Der Vertrag, der in Paris ausgehandelt wird, gesteht uns ungefähr ein Viertel zu. Die Russen haben ein Viertel, die Chinesen und Japaner haben zusammen ein Viertel, und der Rest der Welt ist ebenfalls mit ungefähr einem Viertel beteiligt. Viele Nationen wollen die Maschine oder zumindest Teile davon bauen. Sie versprechen sich Prestige davon, neue Industrien und Erkenntnisse. Solange uns niemand den Rang abläuft, klingt das in meinen Ohren gut. Es ist möglich, daß Hadden beteiligt wird. Warum nicht? Halten Sie ihn nicht auch für einen Mann, der sich in der Technik auskennt?“

„Ganz sicher. Nur — “

„Wenn es sonst nichts mehr gibt, Ken, sehe ich Sie am Donnerstag — vorausgesetzt, die Viren erlauben es.“ Als Der Herr sich verabschiedet hatte und die Tür hinter sich schließen wollte, ertönte ein explosionsartiges Niesen aus dem Zimmer der Präsidentin. Der diensttuende Stabsoffizier, der steif auf einer Couch im Vorzimmer saß, zuckte sichtlich erschrocken zusammen. Die Aktentasche zu seinen Füßen war vollgestopft mit den chiffrierten Kommandos für einen Atomkrieg. Der Heer machte eine beruhigende Geste. Der Offizier lächelte entschuldigend.

„Das ist die Wega? Darum wird das ganze Theater gemacht?“ Die Präsidentin war enttäuscht. Der Phototermin für die Presse war gerade vorüber, und ihre Augen hatten sich nach den Blitzen der Kameras und den hellen Scheinwerfern des Fernsehens schon fast wieder an das Dunkel gewöhnt. Die Bilder, auf denen die Präsidentin in heroischer Pose durch das Teleskop des Naval Observatory starrte, würden am nächsten Tag in den Zeitungen erscheinen und waren natürlich gestellt. Sie hatte durch das Teleskop überhaupt nichts sehen können, bis die Photographen gegangen waren und es wieder dunkel war. „Warum wackelt sie so?“

„Das ist eine Turbulenz in der Atmosphäre, Frau Präsidentin“, erklärte Der Heer. „Warme Luftblasen fliegen vorbei und verzerren das Bild.“

„Wenn ich Si am Frühstückstisch gegenübersitze und der Toaster steht zwischen uns, sieht es genauso aus. Einmal fiel ihm sogar das halbe Gesicht ab“, sagte sie zärtlich und etwas lauter, damit es der Herr Gemahl auch hören konnte, der in der Nähe stand und sich mit dem Offizier unterhielt, der das Observatorium leitete.

„Leider steht ja zur Zeit kein Toaster auf dem Frühstückstisch“, antwortete er lächelnd.

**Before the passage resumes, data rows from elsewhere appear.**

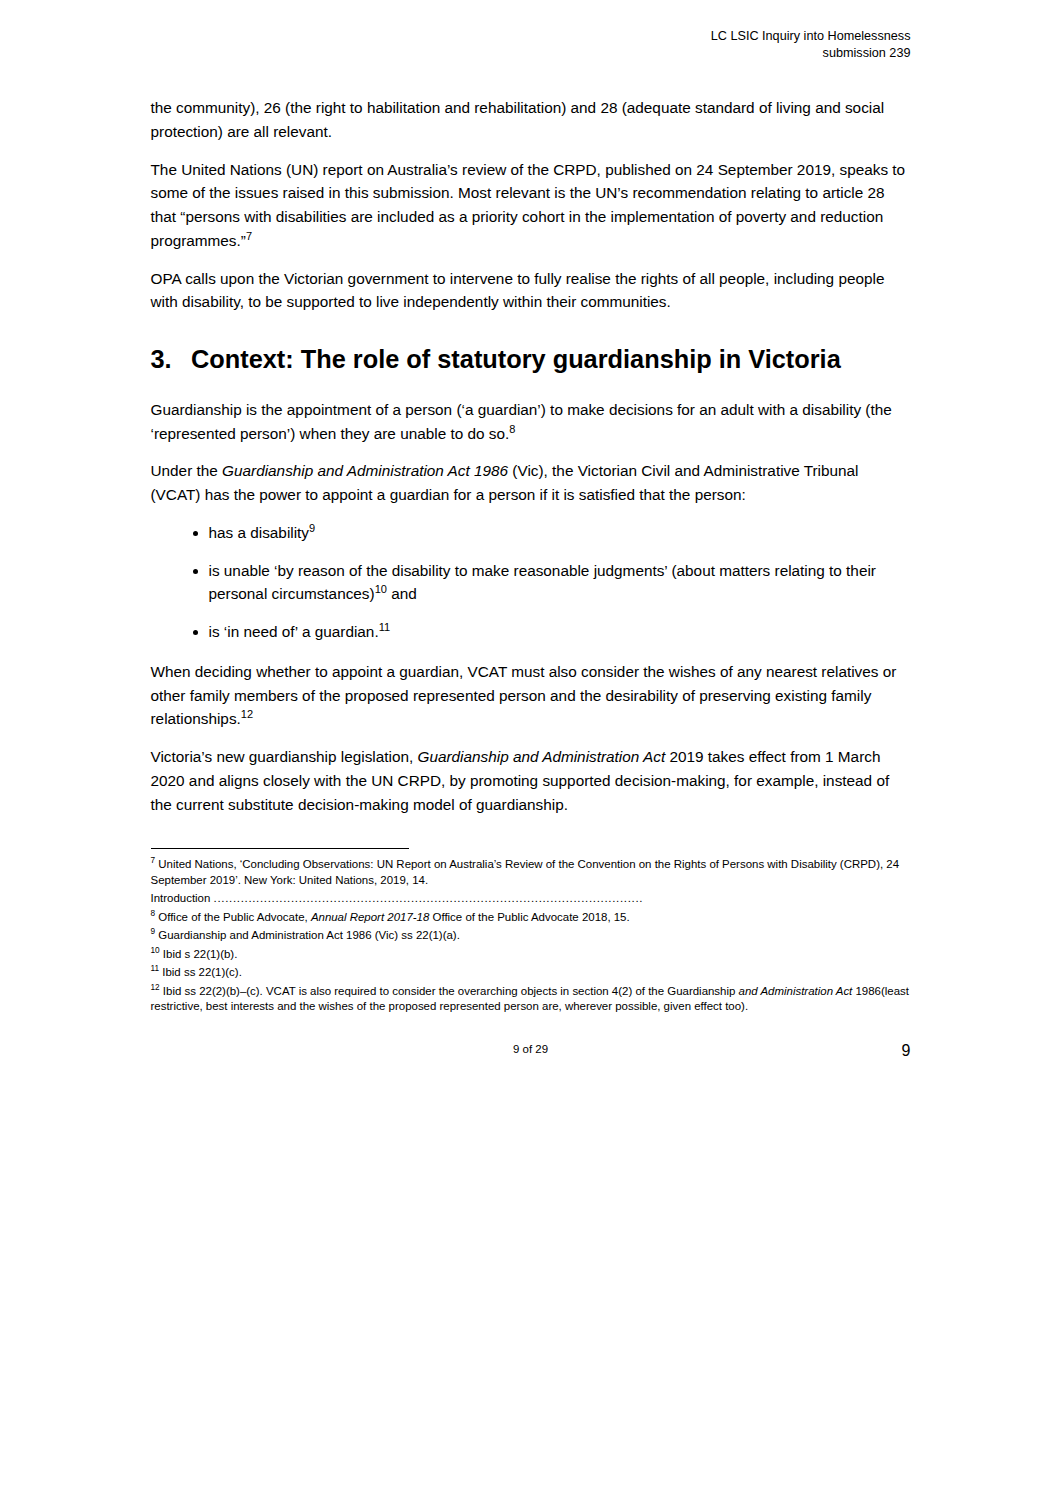LC LSIC Inquiry into Homelessness
submission 239
the community), 26 (the right to habilitation and rehabilitation) and 28 (adequate standard of living and social protection) are all relevant.
The United Nations (UN) report on Australia’s review of the CRPD, published on 24 September 2019, speaks to some of the issues raised in this submission. Most relevant is the UN’s recommendation relating to article 28 that “persons with disabilities are included as a priority cohort in the implementation of poverty and reduction programmes.”7
OPA calls upon the Victorian government to intervene to fully realise the rights of all people, including people with disability, to be supported to live independently within their communities.
3. Context: The role of statutory guardianship in Victoria
Guardianship is the appointment of a person (‘a guardian’) to make decisions for an adult with a disability (the ‘represented person’) when they are unable to do so.8
Under the Guardianship and Administration Act 1986 (Vic), the Victorian Civil and Administrative Tribunal (VCAT) has the power to appoint a guardian for a person if it is satisfied that the person:
has a disability9
is unable ‘by reason of the disability to make reasonable judgments’ (about matters relating to their personal circumstances)10 and
is ‘in need of’ a guardian.11
When deciding whether to appoint a guardian, VCAT must also consider the wishes of any nearest relatives or other family members of the proposed represented person and the desirability of preserving existing family relationships.12
Victoria’s new guardianship legislation, Guardianship and Administration Act 2019 takes effect from 1 March 2020 and aligns closely with the UN CRPD, by promoting supported decision-making, for example, instead of the current substitute decision-making model of guardianship.
7 United Nations, ‘Concluding Observations: UN Report on Australia’s Review of the Convention on the Rights of Persons with Disability (CRPD), 24 September 2019’. New York: United Nations, 2019, 14.
Introduction ...............................................................................................................
8 Office of the Public Advocate, Annual Report 2017-18 Office of the Public Advocate 2018, 15.
9 Guardianship and Administration Act 1986 (Vic) ss 22(1)(a).
10 Ibid s 22(1)(b).
11 Ibid ss 22(1)(c).
12 Ibid ss 22(2)(b)–(c). VCAT is also required to consider the overarching objects in section 4(2) of the Guardianship and Administration Act 1986(least restrictive, best interests and the wishes of the proposed represented person are, wherever possible, given effect too).
9 of 29
9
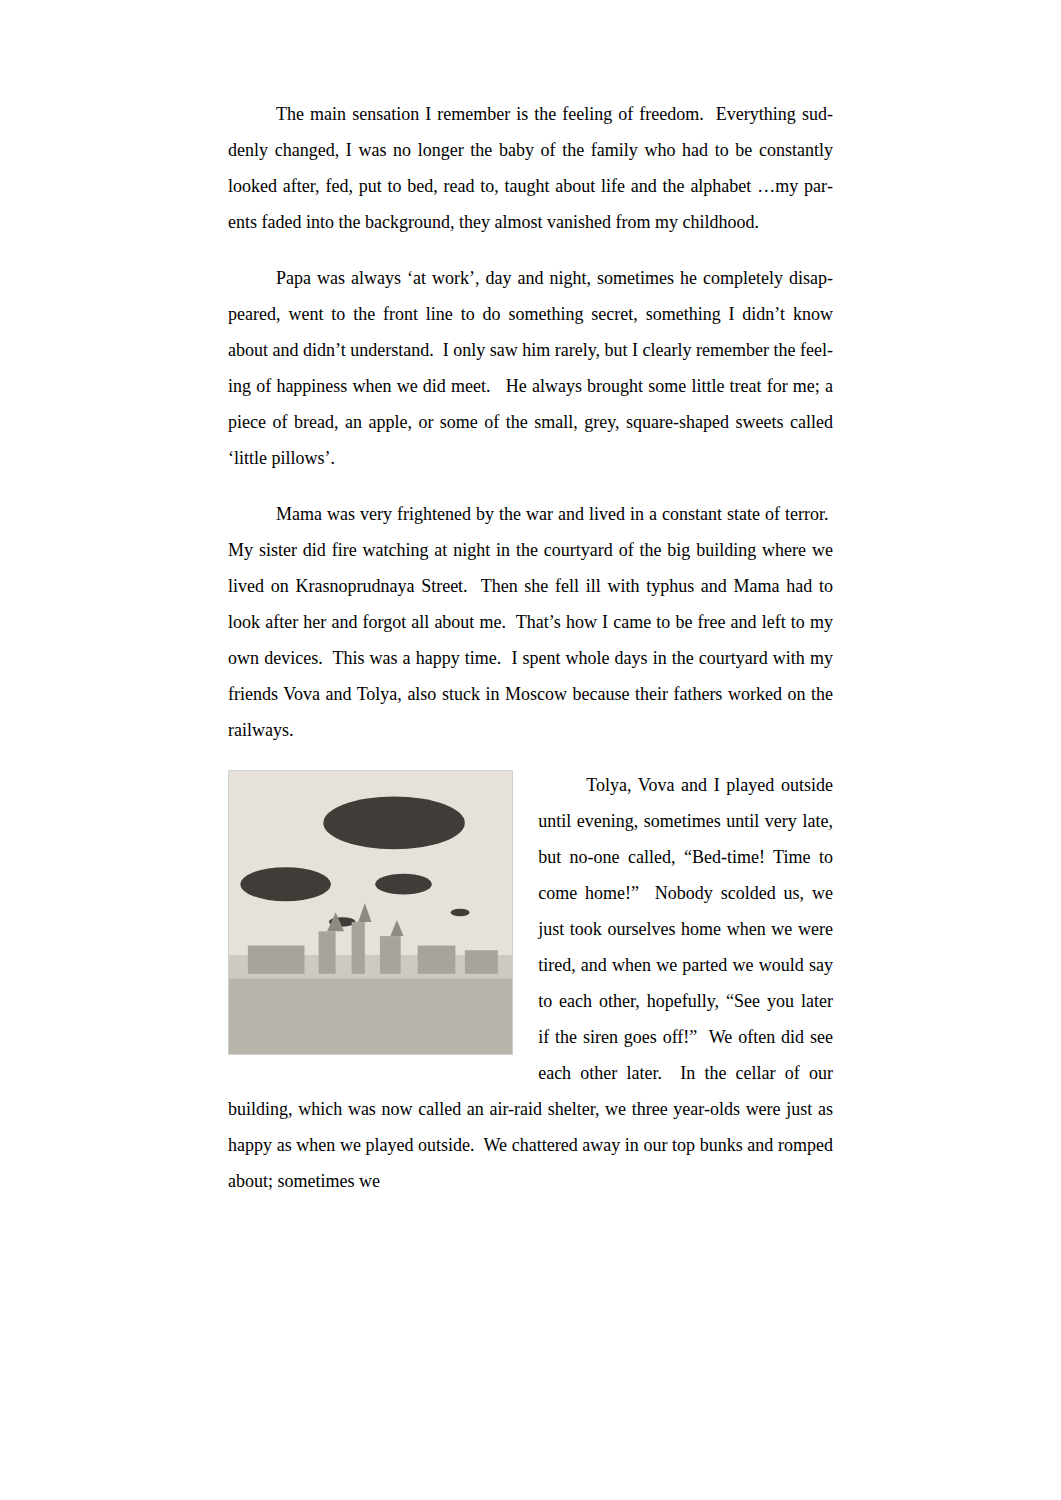The main sensation I remember is the feeling of freedom. Everything suddenly changed, I was no longer the baby of the family who had to be constantly looked after, fed, put to bed, read to, taught about life and the alphabet …my parents faded into the background, they almost vanished from my childhood.
Papa was always ‘at work’, day and night, sometimes he completely disappeared, went to the front line to do something secret, something I didn’t know about and didn’t understand. I only saw him rarely, but I clearly remember the feeling of happiness when we did meet. He always brought some little treat for me; a piece of bread, an apple, or some of the small, grey, square-shaped sweets called ‘little pillows’.
Mama was very frightened by the war and lived in a constant state of terror. My sister did fire watching at night in the courtyard of the big building where we lived on Krasnoprudnaya Street. Then she fell ill with typhus and Mama had to look after her and forgot all about me. That’s how I came to be free and left to my own devices. This was a happy time. I spent whole days in the courtyard with my friends Vova and Tolya, also stuck in Moscow because their fathers worked on the railways.
Tolya, Vova and I played outside until evening, sometimes until very late, but no-one called, “Bed-time! Time to come home!” Nobody scolded us, we just took ourselves home when we were tired, and when we parted we would say to each other, hopefully, “See you later if the siren goes off!” We often did see each other later. In the cellar of our building, which was now called an air-raid shelter, we three year-olds were just as happy as when we played outside. We chattered away in our top bunks and romped about; sometimes we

Seymour Lasker war vor seinem Ruhestand ein hoher Funktionär der Internationalen Gewerkschaft der Arbeitnehmer in der Damenbekleidungsindustrie gewesen. Er hatte seine Frau vor vielen Jahren kennengelernt, als sie die Arbeitgeberseite der New York Girl Coat Company vertrat. Während der langwierigen Tarifverhandlungen hatten sie sich ineinander verliebt. In Anbetracht der gegenwärtig für beide recht neuen Positionen war es bemerkenswert, wie gut sie sich verstanden.

„Ich komme auch ohne Toaster aus, aber die Frühstücke mit Si sind viel zu selten geworden.“ Sie warf ihm einen Blick zu und wandte sich dann wieder dem Okular zu. „Sie sieht wie eine blaue Amöbe aus, so. matschig.“ Die Präsidentin war erleichtert, daß die schwierige Sitzung, auf der die Nominierung der Besatzung verhandelt worden war, schließlich ein Ende gefunden hatte. Auch ihre Erkältung war fast verflogen.

„Und wenn es keine Turbulenzen gäbe, Ken? Was würde ich dann sehen?“

„Dann wäre unser Observatorium wie ein Weltraumteleskop über der Erdatmosphäre. Sie würden keinen flackernden, sondern einen gleichmäßig brennenden Lichtpunkt sehen.“

„Nur den Stern? Nur die Wega? Keinen ihrer Planeten, keine Ringe, keine Laserkampfstationen?“

„Nein, Frau Präsidentin. Das wäre alles viel zu klein und matt, auch für ein sehr großes Teleskop.“

„Ich hoffe nur, daß Ihre Wissenschaftler wissen, was sie tun“, sagte sie leise. „Wir machen so viele Zugeständnisse an eine Sache, die wir noch nicht einmal gesehen haben.“ Der Heer war bestürzt. „Aber wir haben doch einunddreißigtausend Seiten Text vor uns — Bilder, Wörter, plus einen umfassenden Schlüssel.“

„Was mich betrifft, ist es nicht das gleiche, wie wirklich etwas zu sehen. Für mich ist das wie. aus zweiter Hand. Kommen Sie mir jetzt nicht damit, daß Wissenschaftler auf der ganzen Welt dieselben Daten empfangen. Das weiß ich. Und erzählen Sie mir auch nicht, wie klar und eindeutig die Pläne für die Maschine sind. Das weiß ich auch. Und wenn wir aus dem Projekt aussteigen, wird sicher jemand anders die Maschine bauen. Das weiß ich alles. Trotzdem bin ich nervös.“

Gemächlich schlenderte die kleine Gesellschaft durch das Gelände des Naval Observatory zurück zur Residenz des Vizepräsidenten. In Paris waren in den letzten Wochen nach langen Verhandlungen erste Absprachen über die Zusammenstellung der Besatzung getroffen worden. Die Vereinigten Staaten und die Sowjetunion waren beide dafür eingetreten, daß sie jeder zwei Teilnehmer stellten. In solchen Angelegenheiten waren sie verläßliche Verbündete. Aber es war schwierig, diesen Anspruch vor den anderen Mitgliedstaaten des Weltkonsortiums zu rechtfertigen. Im Vergleich zu früher konnten sich die Vereinigten Staaten und die Sowjetunion — selbst bei Problemen, wo sie einer Meinung waren — nicht mehr so leicht bei den anderen Ländern der Welt durchsetzen.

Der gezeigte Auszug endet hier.